What the exercise asks:
In the entries below, begin at the line that has "the round mirror at point (559, 121), 136 +47" and stop after the line that has "rock crop(115, 188, 128, 195), 10037"; output those lines exactly, leaving out pictures.

(Dataset entries)

☆ ☆ ☆

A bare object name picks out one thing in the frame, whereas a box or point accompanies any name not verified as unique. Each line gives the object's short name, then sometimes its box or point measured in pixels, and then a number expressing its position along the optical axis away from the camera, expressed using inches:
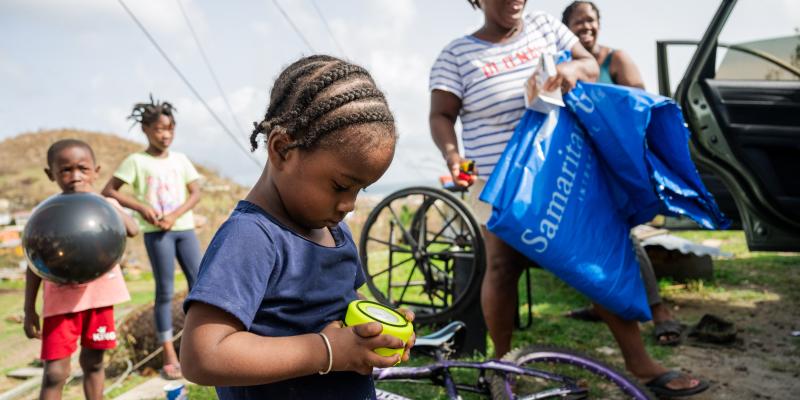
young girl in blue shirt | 37.3
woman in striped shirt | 93.6
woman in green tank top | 130.0
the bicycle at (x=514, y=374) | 77.5
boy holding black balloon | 94.9
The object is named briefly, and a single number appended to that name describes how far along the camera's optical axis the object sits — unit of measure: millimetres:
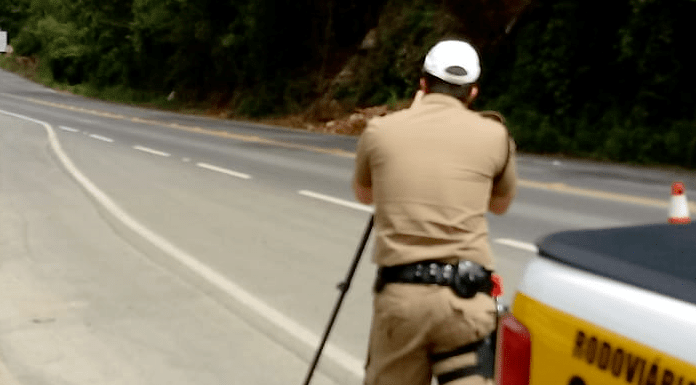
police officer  3207
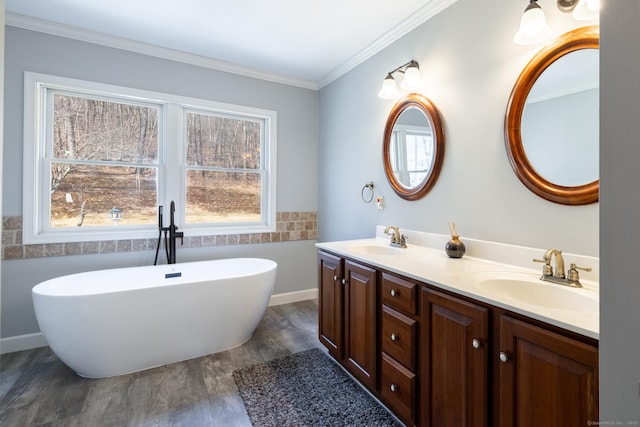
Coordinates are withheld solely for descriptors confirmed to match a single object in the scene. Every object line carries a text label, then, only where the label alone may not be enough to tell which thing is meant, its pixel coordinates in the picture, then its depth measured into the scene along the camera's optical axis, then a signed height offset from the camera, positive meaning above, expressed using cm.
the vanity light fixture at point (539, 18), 133 +92
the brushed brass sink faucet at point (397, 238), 228 -19
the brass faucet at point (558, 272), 130 -26
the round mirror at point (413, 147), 213 +53
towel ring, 278 +21
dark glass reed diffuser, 186 -21
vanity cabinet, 94 -59
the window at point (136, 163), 256 +51
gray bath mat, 169 -116
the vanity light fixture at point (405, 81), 219 +102
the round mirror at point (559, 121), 136 +47
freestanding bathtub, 192 -73
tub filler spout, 285 -20
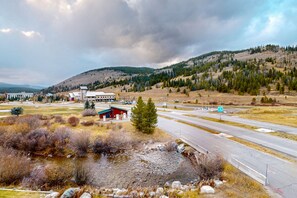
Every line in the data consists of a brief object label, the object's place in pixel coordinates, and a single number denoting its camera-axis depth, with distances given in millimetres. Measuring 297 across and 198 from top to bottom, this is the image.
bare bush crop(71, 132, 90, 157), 20034
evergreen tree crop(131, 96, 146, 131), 25641
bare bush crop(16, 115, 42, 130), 26859
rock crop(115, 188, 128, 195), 10037
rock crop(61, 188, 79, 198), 9164
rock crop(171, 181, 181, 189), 10952
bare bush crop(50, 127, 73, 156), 20922
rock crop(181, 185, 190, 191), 10305
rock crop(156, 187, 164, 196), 9673
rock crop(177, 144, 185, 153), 19125
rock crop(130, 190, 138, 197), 9555
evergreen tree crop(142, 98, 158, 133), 24891
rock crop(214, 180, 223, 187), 10256
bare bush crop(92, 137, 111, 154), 20656
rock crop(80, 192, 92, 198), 9123
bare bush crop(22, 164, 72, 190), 12184
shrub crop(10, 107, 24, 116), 40688
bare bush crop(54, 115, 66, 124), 31523
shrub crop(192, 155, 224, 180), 12172
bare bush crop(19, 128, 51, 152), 21422
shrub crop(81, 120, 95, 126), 29500
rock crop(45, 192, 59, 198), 9136
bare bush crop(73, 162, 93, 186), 13107
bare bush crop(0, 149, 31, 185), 12219
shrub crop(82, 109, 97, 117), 39597
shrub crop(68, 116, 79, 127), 29634
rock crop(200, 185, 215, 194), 9453
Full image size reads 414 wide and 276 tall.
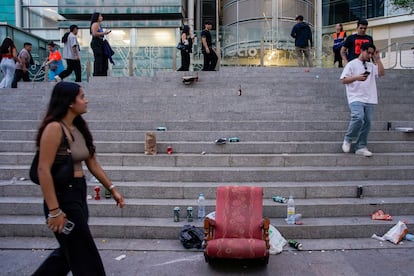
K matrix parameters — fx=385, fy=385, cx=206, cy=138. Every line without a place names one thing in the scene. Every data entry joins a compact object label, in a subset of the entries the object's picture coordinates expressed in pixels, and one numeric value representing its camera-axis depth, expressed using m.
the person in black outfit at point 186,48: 12.37
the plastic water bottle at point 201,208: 5.65
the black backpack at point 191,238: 5.09
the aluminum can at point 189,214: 5.57
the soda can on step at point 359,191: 6.17
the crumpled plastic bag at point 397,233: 5.25
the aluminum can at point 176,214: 5.57
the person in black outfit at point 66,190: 2.83
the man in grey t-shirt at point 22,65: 12.35
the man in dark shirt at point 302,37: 13.78
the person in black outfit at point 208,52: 12.35
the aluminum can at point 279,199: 5.93
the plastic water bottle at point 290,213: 5.51
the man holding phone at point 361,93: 6.75
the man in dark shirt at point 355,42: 7.85
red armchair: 4.39
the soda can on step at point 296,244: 5.06
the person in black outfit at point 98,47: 11.00
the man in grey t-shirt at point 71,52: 11.65
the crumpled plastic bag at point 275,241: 4.96
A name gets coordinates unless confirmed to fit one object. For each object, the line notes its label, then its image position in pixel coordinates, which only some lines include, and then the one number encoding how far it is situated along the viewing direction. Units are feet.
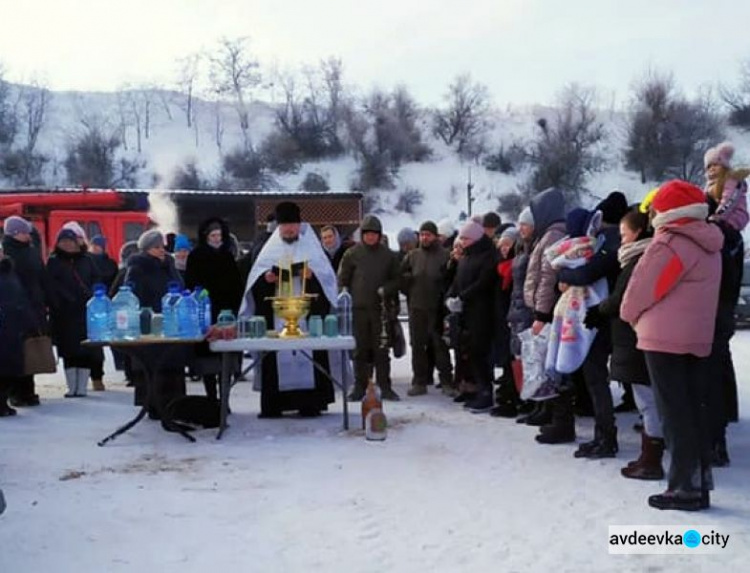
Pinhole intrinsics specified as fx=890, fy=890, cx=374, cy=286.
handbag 25.85
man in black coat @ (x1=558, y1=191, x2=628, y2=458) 18.22
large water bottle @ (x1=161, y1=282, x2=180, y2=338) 20.94
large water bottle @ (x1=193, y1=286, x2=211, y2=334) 21.57
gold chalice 21.62
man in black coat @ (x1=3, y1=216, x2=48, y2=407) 26.78
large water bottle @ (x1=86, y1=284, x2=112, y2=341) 20.84
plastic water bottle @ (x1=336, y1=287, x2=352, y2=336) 23.24
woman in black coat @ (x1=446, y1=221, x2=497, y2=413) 24.71
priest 23.75
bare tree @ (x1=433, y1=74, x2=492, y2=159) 180.14
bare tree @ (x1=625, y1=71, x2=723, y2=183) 158.30
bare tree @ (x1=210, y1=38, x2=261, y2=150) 210.18
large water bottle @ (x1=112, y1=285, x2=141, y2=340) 20.66
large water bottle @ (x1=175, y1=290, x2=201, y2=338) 20.95
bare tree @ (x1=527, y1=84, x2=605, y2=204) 158.51
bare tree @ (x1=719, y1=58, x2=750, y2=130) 176.04
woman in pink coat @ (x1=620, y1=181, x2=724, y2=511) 14.53
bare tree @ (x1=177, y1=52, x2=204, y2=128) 203.41
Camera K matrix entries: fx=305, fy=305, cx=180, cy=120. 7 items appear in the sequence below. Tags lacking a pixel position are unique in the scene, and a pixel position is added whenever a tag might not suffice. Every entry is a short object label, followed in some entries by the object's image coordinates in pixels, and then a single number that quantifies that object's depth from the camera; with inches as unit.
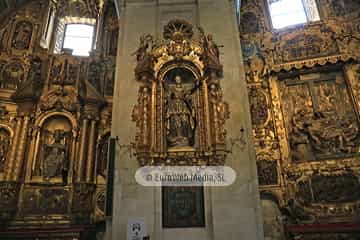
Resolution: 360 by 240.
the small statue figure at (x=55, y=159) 374.3
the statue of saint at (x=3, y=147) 383.2
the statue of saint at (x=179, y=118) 312.2
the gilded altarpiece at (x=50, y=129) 354.0
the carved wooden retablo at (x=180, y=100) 301.6
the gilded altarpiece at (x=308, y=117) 339.3
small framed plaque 276.7
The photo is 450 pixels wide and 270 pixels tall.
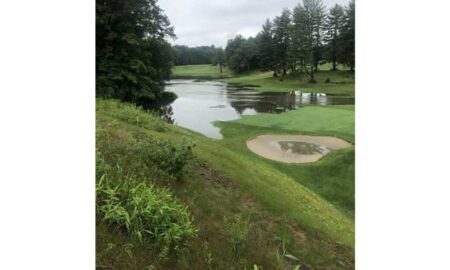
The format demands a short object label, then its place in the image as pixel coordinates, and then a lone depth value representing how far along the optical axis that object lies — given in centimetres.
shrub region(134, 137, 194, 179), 545
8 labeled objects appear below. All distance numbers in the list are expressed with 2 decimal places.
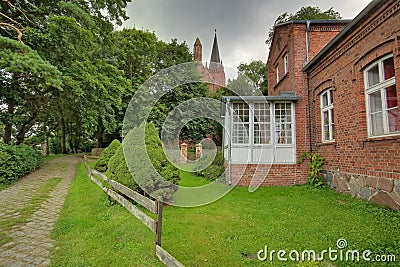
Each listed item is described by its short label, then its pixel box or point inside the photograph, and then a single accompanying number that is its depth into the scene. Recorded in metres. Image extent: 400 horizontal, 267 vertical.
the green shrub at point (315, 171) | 8.45
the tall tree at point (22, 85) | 7.25
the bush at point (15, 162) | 9.37
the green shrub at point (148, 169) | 5.67
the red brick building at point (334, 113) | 5.39
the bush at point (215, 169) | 10.38
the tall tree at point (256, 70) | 28.61
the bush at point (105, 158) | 11.45
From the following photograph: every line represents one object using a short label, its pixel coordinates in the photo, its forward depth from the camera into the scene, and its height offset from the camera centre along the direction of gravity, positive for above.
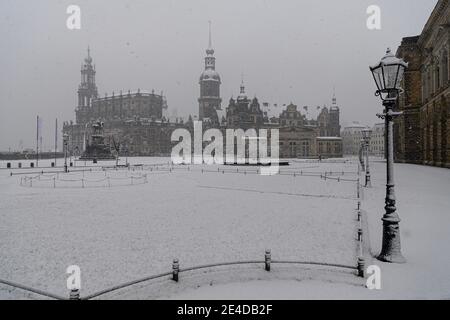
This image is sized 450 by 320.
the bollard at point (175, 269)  6.19 -1.91
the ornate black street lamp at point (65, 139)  40.37 +2.45
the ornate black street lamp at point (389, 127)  7.22 +0.66
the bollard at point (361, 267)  6.32 -1.94
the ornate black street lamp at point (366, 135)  28.12 +1.85
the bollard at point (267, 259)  6.64 -1.88
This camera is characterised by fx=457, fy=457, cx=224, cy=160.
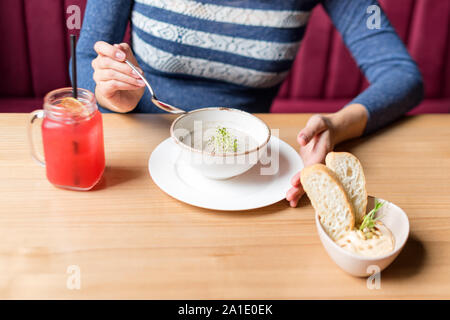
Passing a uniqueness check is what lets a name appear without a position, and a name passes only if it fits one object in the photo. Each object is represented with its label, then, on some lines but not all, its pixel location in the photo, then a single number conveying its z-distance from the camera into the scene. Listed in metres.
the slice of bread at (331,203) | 0.68
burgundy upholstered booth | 1.79
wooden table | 0.64
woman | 1.14
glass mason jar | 0.77
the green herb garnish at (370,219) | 0.68
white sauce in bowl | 0.65
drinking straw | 0.77
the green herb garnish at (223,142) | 0.83
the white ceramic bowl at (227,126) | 0.78
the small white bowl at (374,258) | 0.63
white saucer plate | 0.79
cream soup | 0.83
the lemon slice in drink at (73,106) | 0.77
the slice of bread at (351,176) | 0.72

☆ ☆ ☆

Exercise result:
the round mirror at point (559, 121), 136 +47
freestanding bathtub, 192 -73
tub filler spout, 285 -20
Every line in the data consists of a brief object label, the object's place in pixel coordinates, and a single number denoting its camera-axis depth, with distances given in millimetres. Measuring 297 across and 198 from top to bottom, this is the image.
bare bush crop(71, 132, 90, 157), 20034
evergreen tree crop(131, 96, 146, 131), 25641
bare bush crop(16, 115, 42, 130), 26859
rock crop(115, 188, 128, 195), 10037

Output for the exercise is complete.